‘Hire and Fire’ Policy, Best Way to Boost Employment in Oman

Published February 4th, 2018 - 11:44 GMT
A ‘hire and fire’ policy may be the best solution to boost employment in Oman, according to analysts. (Shutterstock)
A ‘hire and fire’ policy may be the best solution to boost employment in Oman, according to analysts. (Shutterstock)

A ‘hire and fire’ policy may be the best solution to boost employment for the Oman workforce, according to the Chairman of Anvwar Asian Investments.

“I would say that the government should come up with a hire and fire policy. When we say that Omanis don’t work, I disagree. Omanis do work hard,” said Anvwar Al Balushi. However, he believes that the rule will prove to be very effective for those who aren’t working properly.

“The ones who aren’t working hard enough may be doing so because the hire and fire system isn’t there, and then they become lazy”.

He added, “If that system is there, it tells the Omani that there is no other way. You have to work hard or else you will be fired.”
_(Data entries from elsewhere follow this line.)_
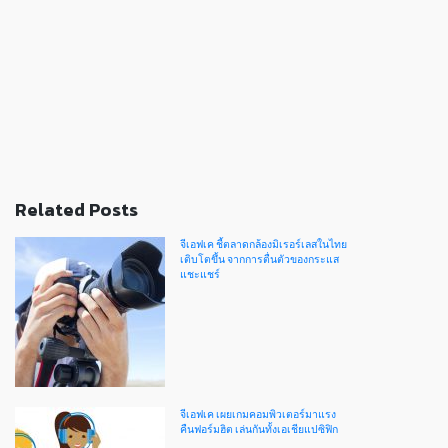
Related Posts
จีเอฟเค ชี้ตลาดกล้องมิเรอร์เลสในไทย
เติบโตขึ้น จากการตื่นตัวของกระแส
แชะแชร์
จีเอฟเค เผยเกมคอมพิวเตอร์มาแรง
คืนฟอร์มฮิต เล่นกันทั้งเอเชียแปซิฟิก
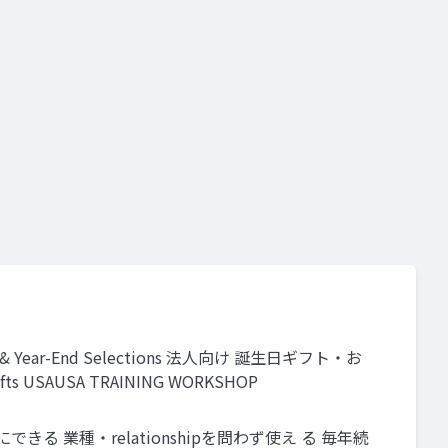
 Year-End Selections 法人向け 誕生日ギフト・お
Gifts USAUSA TRAINING WORKSHOP
言葉にできる 業種・relationshipを問わず使え る 毎年続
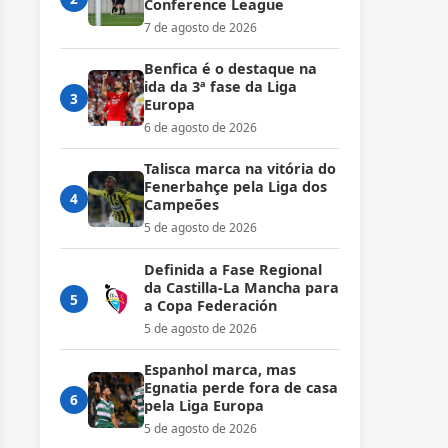
Conference League
7 de agosto de 2026
Benfica é o destaque na
ida da 3ª fase da Liga
3
Europa
6 de agosto de 2026
Talisca marca na vitória do
Fenerbahçe pela Liga dos
4
Campeões
5 de agosto de 2026
Definida a Fase Regional
da Castilla-La Mancha para
5
a Copa Federación
5 de agosto de 2026
Espanhol marca, mas
Egnatia perde fora de casa
6
pela Liga Europa
5 de agosto de 2026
The temporary ban on expat visas for certain professions, which was announced recently, has been put in place in order to accommodate the 55,000 Omani graduates who are on the hunt for jobs.
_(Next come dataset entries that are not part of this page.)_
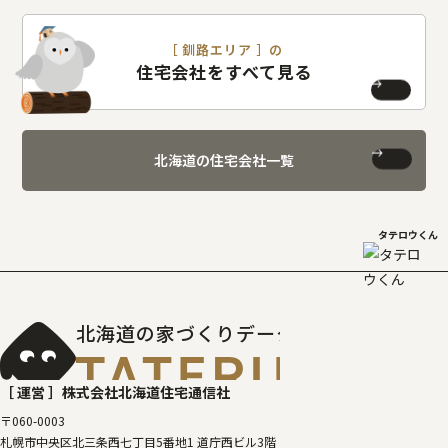
［ 釧路エリア ］の
住宅会社をすべて見る
北海道の住宅会社一覧
タテロウくん
北海道の家づくりデータベース
［タテルベ
［ 運営 ］
株式会社北海道住宅通信社
〒060-0003
札幌市中央区北三条西七丁目5番地1 道庁西ビル3階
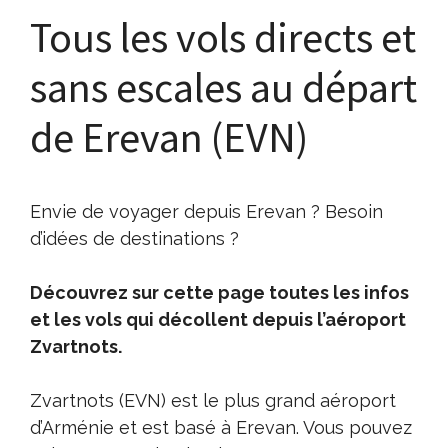
Tous les vols directs et
sans escales au départ
de Erevan (EVN)
Envie de voyager depuis Erevan ? Besoin
d’idées de destinations ?
Découvrez sur cette page toutes les infos
et les vols qui décollent depuis l’aéroport
Zvartnots.
Zvartnots (EVN) est le plus grand aéroport
d’Arménie et est basé à Erevan. Vous pouvez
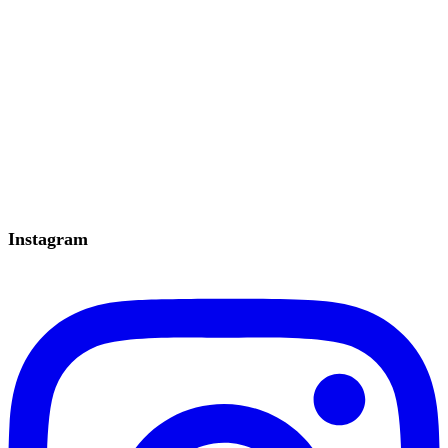
Instagram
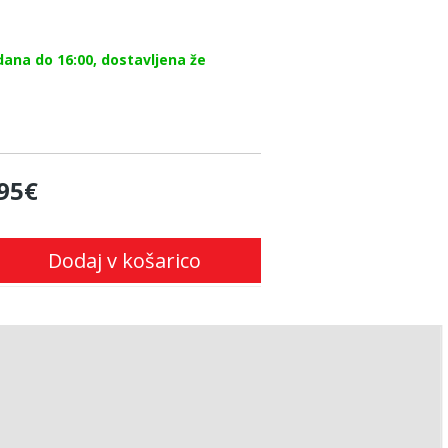
dana do 16:00, dostavljena že
95€
Dodaj v košarico
!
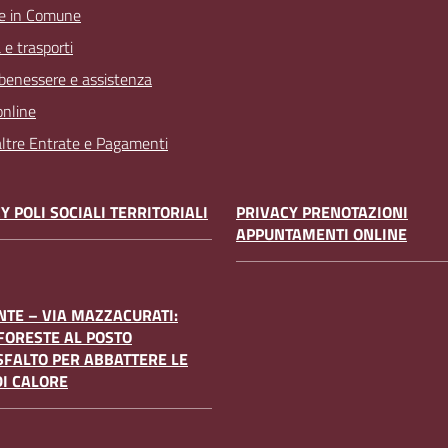
e in Comune
 e trasporti
 benessere e assistenza
online
 altre Entrate e Pagamenti
Y POLI SOCIALI TERRITORIALI
PRIVACY PRENOTAZIONI
APPUNTAMENTI ONLINE
TE – VIA MAZZACURATI:
FORESTE AL POSTO
SFALTO PER ABBATTERE LE
DI CALORE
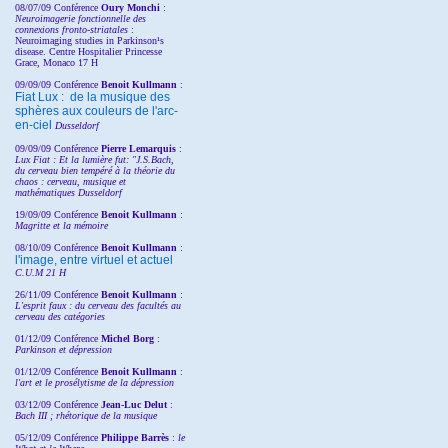
08/07/09 Conférence
Oury Monchi
:
Neuroimagerie fonctionnelle des
connexions fronto-striatales
:
Neuroimaging studies in Parkinson¹s
disease. Centre Hospitalier Princesse
Grace, Monaco 17 H
09/09/09 Conférence
Benoit Kullmann
:
Fiat Lux : de la musique des
sphères aux couleurs de l'arc-
en-ciel
Dusseldorf
09/09/09 Conférence
Pierre Lemarquis
:
Lux Fiat : Et la lumière fut: "J.S.Bach,
du cerveau bien tempéré à la théorie du
chaos : cerveau, musique et
mathématiques Dusseldorf
19/09/09 Conférence
Benoit Kullmann
:
Magritte et la mémoire
08/10/09 Conférence
Benoit Kullmann
:
l'image, entre virtuel et actuel
C.U.M 21 H
26/11/09 Conférence
Benoit Kullmann
:
L'esprit faux : du cerveau des facultés au
cerveau des catégories
01/12/09 Conférence
Michel Borg
:
Parkinson et dépression
01/12/09 Conférence
Benoit Kullmann
:
l'art et le prosélytisme de la dépression
03/12/09 Conférence
Jean-Luc Delut
:
Bach III ; rhétorique de la musique
05/12/09 Conférence
Philippe Barrès
:
le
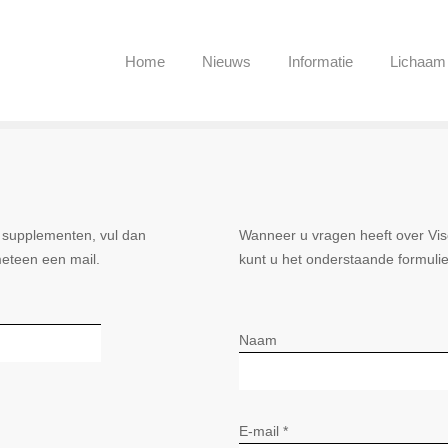
Home
Nieuws
Informatie
Lichaam
ie supplementen, vul dan
Wanneer u vragen heeft over Viso
meteen een mail.
kunt u het onderstaande formulie
Naam
E-mail *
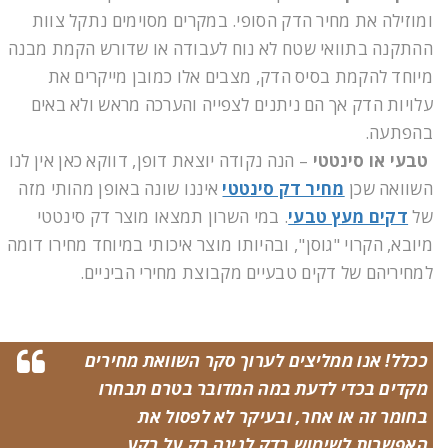
ומוזילה את מחיר הדק הסופי. במקרים מסוימים נתקל צוות
ההתקנה בתוואי שטח לא נוח לעבודה או שדורש הקמת מבנה
מיוחד להקמת בסיס הדק, מצבים אלו כמובן מייקרים את
עלויות הדק אך הם ניתנים לצפייה והערכה מראש ולא באים
בהפתעה.
טבעי או סינטטי
– הנה נקודה יוצאת דופן, דווקא כאן אין לנו
השוואה שכן
מחיר דק סינטטי
איננו שונה באופן מהותי מזה
של
דקים מעץ טבעי
. במי השרון תמצאו מוצר דק סינטטי
מיובא, הקרוי "גוסן", ובהיותו מוצר איכותי במיוחד מחירו דומה
למחיריהם של דקים טבעיים מקבוצת מחירי הביניים.
ככלל! אנו ממליצים לערוך סקר השוואת מחירים
מקדים בכדי לדעת במה המדובר בטרם תבחרו
בחומר זה או אחר, ובעיקר לא לפסול את
האפשרות לשימוש בדק לגינה רק על רקע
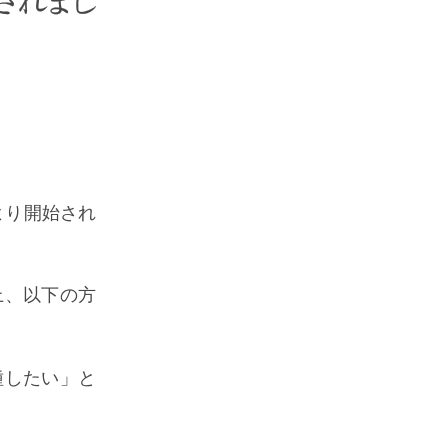
されまし
より開始され
上、以下の方
種したい」と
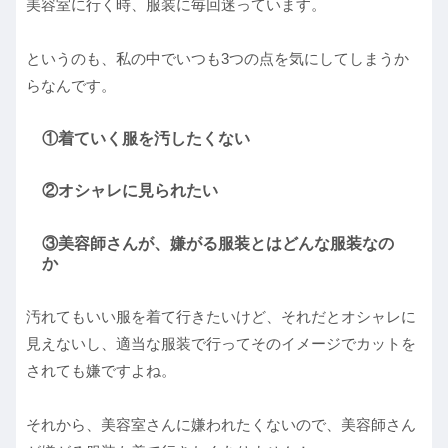
美容室に行く時、服装に毎回迷っています。
というのも、私の中でいつも3つの点を気にしてしまうか
らなんです。
①着ていく服を汚したくない
②オシャレに見られたい
③美容師さんが、嫌がる服装とはどんな服装なの
か
汚れてもいい服を着て行きたいけど、それだとオシャレに
見えないし、適当な服装で行ってそのイメージでカットを
されても嫌ですよね。
それから、美容室さんに嫌われたくないので、美容師さん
“Right now there are 55,000 graduates looking for jobs and the government is trying to support them by asking the private sector to provide jobs,” said Anvwar Al Balushi.

He believes that it is the government’s responsibility to provide opportunities for the thousands of young and aspiring Omanis. “First thing is we have to do something for our youth. I think the government sees that banning expat visas can help Omani graduates to come in, but even this is temporary”.

He agrees that the new rule comes with its fair share of risks, especially for the employers in the private sector.

“There will definitely be a burden as when we recruit graduates we need to give them at least OMR650 as the salary and train them”. He proposed that they need to be compensated in some form.

“There has to be some sort of balancing. What we say is the government should give certain compensations. For example, there is an Omanisation target for each sector. If a company has an Omanisation rate of 60% and has achieved it, there needs to be some sort of incentive on tax or if it is industry then on electricity and water so we don’t feel the pinch”.

Additionally, hiring these graduates will also push the companies to cost-cut further.

“If these Omanis are being hired on higher salaries, then there has to be cost-cutting. Some companies will ask their top level senior executives to leave, so we can expect expats in the top level management to be replaced by Omanis”, he said. However, he believes that it will take a couple of years for this to happen.